**** Input records ****

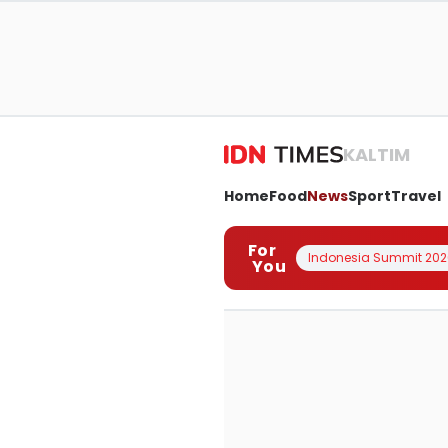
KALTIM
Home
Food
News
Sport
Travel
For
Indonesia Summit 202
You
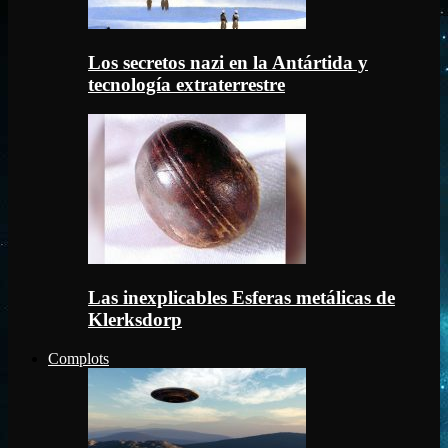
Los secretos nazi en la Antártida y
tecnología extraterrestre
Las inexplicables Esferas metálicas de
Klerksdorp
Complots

****
**** Input records ****

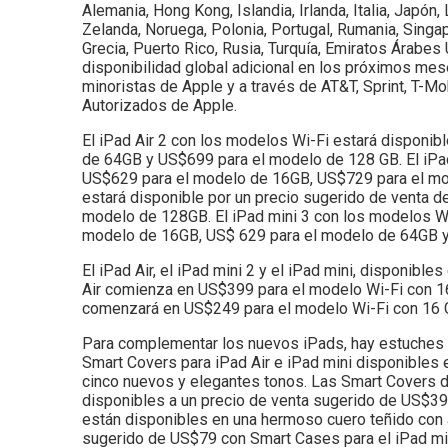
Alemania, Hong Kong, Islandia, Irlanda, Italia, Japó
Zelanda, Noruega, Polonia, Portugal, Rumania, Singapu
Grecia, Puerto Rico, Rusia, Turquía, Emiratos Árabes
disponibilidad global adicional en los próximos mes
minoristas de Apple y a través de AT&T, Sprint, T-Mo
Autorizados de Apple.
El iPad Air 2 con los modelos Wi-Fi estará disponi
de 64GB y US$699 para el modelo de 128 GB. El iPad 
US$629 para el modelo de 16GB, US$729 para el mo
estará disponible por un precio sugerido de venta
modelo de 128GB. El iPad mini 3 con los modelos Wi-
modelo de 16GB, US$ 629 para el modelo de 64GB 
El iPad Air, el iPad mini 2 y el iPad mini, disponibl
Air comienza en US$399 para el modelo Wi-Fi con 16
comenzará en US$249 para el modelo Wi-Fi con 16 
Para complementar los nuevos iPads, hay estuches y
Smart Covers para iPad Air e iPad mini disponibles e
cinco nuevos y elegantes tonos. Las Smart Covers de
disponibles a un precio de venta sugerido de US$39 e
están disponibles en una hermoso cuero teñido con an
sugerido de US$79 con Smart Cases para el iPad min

****

Exercise objective:
Write down again, exactly as given, only the lines above that fall from the line with "disponibles a un" to the line with "sugerido de US$79", inclusive.

Solution to this problem:
disponibles a un precio de venta sugerido de US$39 e
están disponibles en una hermoso cuero teñido con an
sugerido de US$79 con Smart Cases para el iPad min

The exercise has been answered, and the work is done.